After work I took the train down to the Gold Coast and met up with the 'rents at McCormick & Schmick's Chesnut Street location. When No-Longer-Wayward and I went to their wine/fish event a few months back we got goodie bags at the end. The main goody was a $75 gift certificate for the restaurant. Very generous! Anywho, originally that's why we (my parents and I) were going to eat there. But then -with work, hangovers, lack of functioning phones and general miscommunication- we ended up not having that certificate but eating there nonetheless. I started with Imperial Eagle Oysters after asking our waiter, Bart or Mark (we never were quite sure of his name), what oyster they had that shared the most in terms of taste/size as Kumamotos (as they had none of the wee little beauties). Though, in the end, not as similar, the Eagles were quite good. Larger than kumamotos, they had a less delicate or refined taste but a striking and a more-complex-than-the-gulf bay oysters-I-most-recently have-consumed (and enjoyed...take that stupid Savannah restaurant)-in-large-quantaties, shit that sentence has completely gotten away from me. The point? They were good, briny and different.

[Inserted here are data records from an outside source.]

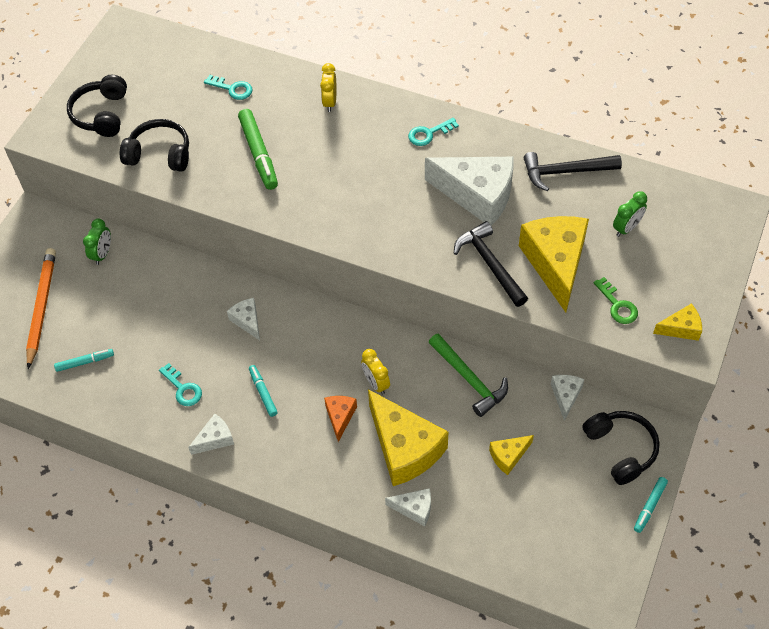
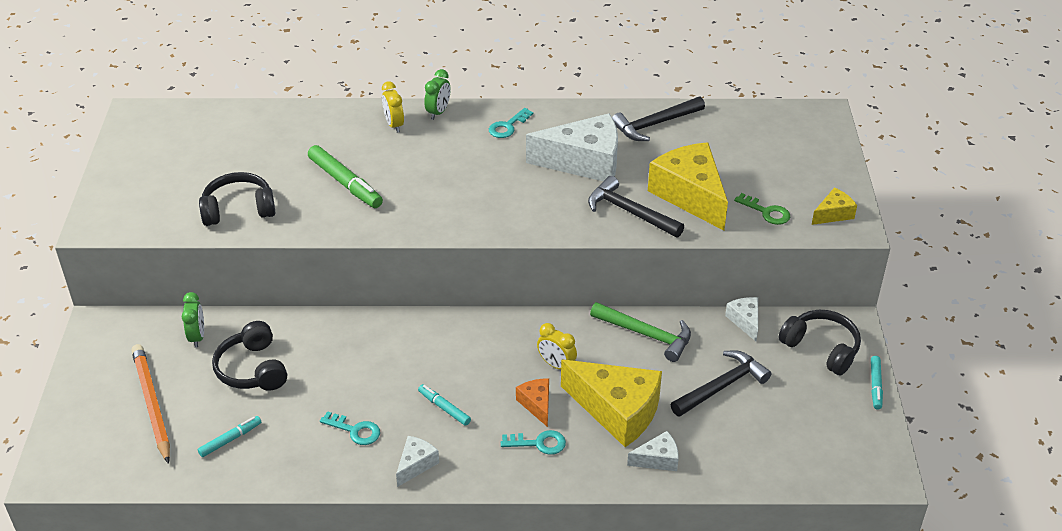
camera: 25 degrees left, 15 degrees down
black headphones [67,75,127,137] -> black headphones moved to [212,321,287,391]
turquoise key [204,75,252,100] -> turquoise key moved to [501,430,566,455]
white cheese [227,298,260,340] -> none
yellow cheese [489,435,534,475] -> black hammer [671,350,772,417]
green clock [613,191,647,237] -> green clock moved to [424,69,451,120]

All three of us had lobsters for our dinner. Perhaps not the meatiest I've ever had, the meat was tender and, at the end, I was entirely satiated without being stuffed. I even took the time and effort to get the meat out of each little leg...actually I started that way....the way one goes about eating a lobster is interesting. You either start with the best part (arguably the tail) or the very close runners up (claws) and then to the itty bitty leglets. Or you start with the worst (leglets) and slowly move on to the best...running the risk of getting full before your last bite of tail (hee hee).
It was good. How any one could fuck up a steamed lobster is almost impossible to imagine.
For dessert we had the creme brulee...which was entirely forgettable but not bad.